The issue presented here is whether the Hospital violated Medicare's "global surgery rule." For major surgical procedures, Medicare pays surgeons a single amount for all services typically rendered by the surgeon in the time period spanning from one day prior to the surgery to ninety days following the procedure. 77 Fed. Reg. 68892, 68911 (Nov. 16, 2012). Postoperative visits related to recovery of the surgery fall within this "global surgical package." Medicare Claims Processing Manual, Chapter 12, § 40.1A.
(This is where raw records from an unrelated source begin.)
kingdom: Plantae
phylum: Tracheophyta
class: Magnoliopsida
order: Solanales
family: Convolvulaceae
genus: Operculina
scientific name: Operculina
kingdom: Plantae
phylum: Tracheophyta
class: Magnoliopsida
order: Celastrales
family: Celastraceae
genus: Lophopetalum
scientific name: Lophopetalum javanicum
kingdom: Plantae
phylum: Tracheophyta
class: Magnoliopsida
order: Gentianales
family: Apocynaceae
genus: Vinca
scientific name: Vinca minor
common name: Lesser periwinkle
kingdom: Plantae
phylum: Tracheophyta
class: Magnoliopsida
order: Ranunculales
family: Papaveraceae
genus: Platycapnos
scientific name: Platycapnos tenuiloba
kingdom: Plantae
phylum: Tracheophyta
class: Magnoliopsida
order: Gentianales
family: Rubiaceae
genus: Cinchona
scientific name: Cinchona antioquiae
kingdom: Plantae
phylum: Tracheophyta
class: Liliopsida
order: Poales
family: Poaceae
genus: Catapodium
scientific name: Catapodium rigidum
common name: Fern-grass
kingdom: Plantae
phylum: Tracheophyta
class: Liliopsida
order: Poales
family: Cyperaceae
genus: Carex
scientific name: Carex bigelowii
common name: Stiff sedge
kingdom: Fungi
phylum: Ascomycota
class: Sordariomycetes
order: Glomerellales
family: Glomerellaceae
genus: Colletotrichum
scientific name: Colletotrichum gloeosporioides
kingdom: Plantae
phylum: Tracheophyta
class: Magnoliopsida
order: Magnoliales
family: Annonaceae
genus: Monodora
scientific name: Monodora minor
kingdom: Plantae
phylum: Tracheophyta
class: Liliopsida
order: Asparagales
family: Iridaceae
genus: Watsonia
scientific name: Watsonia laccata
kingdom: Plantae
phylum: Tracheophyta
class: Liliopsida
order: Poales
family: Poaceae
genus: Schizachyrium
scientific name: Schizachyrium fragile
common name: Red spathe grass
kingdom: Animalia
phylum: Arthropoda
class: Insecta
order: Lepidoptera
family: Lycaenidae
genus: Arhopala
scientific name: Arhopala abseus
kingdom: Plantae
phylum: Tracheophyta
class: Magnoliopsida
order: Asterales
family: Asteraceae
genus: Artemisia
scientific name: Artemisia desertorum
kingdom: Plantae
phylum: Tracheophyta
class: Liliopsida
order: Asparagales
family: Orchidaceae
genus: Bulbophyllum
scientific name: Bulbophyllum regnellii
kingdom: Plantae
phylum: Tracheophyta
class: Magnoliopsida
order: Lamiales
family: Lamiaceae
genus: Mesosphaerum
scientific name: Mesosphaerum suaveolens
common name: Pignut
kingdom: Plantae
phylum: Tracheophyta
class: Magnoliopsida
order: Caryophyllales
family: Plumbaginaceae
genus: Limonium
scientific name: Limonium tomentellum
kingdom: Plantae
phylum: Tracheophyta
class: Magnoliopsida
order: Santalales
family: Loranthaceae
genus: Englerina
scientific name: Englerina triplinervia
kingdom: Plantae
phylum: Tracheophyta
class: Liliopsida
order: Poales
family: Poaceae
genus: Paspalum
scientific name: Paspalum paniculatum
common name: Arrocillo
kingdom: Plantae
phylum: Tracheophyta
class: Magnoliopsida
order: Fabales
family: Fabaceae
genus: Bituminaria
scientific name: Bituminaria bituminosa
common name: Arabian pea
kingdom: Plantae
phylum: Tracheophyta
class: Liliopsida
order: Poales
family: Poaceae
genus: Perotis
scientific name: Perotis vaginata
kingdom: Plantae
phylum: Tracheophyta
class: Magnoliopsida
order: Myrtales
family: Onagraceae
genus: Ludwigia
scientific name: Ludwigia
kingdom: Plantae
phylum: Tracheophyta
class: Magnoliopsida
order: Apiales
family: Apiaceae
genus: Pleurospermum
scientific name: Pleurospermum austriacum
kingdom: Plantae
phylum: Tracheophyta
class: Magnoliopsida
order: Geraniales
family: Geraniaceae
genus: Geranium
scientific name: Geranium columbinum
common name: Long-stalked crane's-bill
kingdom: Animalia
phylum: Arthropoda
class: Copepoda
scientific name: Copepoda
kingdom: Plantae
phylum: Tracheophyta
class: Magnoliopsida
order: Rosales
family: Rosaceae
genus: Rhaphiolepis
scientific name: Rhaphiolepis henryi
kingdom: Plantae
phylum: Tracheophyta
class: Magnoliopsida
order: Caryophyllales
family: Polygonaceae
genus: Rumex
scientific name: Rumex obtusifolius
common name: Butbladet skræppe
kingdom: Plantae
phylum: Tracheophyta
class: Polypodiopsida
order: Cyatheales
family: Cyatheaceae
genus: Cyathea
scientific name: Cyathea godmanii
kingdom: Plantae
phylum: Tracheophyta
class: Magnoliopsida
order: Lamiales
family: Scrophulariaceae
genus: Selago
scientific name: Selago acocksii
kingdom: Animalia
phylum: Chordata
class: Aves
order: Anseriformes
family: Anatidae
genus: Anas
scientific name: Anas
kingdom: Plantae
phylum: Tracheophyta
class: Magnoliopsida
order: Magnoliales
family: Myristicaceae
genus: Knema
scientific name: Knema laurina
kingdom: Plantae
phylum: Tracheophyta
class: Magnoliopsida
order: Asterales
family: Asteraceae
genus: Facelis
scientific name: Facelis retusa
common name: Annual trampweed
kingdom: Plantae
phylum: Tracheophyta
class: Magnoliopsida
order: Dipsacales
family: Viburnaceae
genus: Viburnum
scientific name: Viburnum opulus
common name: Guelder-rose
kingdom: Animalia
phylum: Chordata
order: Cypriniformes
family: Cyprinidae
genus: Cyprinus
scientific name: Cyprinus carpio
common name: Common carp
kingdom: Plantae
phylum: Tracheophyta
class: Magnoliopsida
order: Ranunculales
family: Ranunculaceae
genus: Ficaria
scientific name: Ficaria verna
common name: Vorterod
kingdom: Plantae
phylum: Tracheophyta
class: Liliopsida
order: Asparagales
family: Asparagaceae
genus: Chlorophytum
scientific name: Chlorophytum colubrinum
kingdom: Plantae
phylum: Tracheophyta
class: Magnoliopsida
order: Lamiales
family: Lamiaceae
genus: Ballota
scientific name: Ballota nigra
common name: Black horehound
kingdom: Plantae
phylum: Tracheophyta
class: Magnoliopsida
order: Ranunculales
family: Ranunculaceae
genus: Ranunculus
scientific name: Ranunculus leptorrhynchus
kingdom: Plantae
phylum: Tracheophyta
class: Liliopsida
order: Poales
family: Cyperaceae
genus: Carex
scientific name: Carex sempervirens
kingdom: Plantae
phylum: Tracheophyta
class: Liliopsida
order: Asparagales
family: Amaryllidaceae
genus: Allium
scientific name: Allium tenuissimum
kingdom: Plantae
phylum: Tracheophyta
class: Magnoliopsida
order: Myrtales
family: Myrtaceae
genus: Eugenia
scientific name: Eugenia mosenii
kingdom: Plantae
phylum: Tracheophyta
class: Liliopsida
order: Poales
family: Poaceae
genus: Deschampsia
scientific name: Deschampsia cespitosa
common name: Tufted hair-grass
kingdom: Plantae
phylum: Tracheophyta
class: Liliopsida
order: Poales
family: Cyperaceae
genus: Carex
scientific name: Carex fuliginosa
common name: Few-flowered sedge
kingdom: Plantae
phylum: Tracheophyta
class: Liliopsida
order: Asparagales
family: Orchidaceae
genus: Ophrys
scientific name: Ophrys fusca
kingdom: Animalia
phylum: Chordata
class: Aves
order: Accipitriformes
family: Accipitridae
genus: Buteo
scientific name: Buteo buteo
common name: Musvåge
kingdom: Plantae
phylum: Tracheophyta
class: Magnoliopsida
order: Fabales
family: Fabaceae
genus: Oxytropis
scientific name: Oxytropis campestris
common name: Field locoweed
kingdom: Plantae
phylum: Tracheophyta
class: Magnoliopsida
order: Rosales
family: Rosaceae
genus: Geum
Hospital-provided outpatient services, however, fall under a different framework. 75 Fed. Reg. 71800, 71806 (Nov. 24, 2010) ("The O[utpatient] P[rospective] P[ayment] S[ystem] includes payment for most hospital outpatient services[.]" Medicare's physician fee schedules are separate from, and have no bearing upon, the OPPS.
The Hospital argues that the global surgery rule applies only to surgeons, not to outpatient clinic services such as those Zeman received from the Hospital. Zeman implicitly concedes as much.
Zeman's argument, however, contradicts her FAC, which alleges that "Defendant repeatedly charged for clinic visits" and "office visit[s]." (FAC ¶ 22.) The global surgery rule, however, applies only to the package of services "typically furnished by the surgeon furnishing the procedure during the global period." 77 Fed. Reg. at 68911. Despite the opposition's suggestion that the Hospital actually billed Zeman for surgeon fees in the guise of clinic or office visit charges, there is no such allegation in the FAC as currently pled. The FAC, therefore, fails to state a claim that the Hospital violated the global surgery rule and presented false claims to Medicare, and must be dismissed.
For the reasons stated above, Defendant's Motion to Dismiss the FAC is GRANTED, with leave to amend. Any amended complaint shall be filed within fourteen days of the date of this order.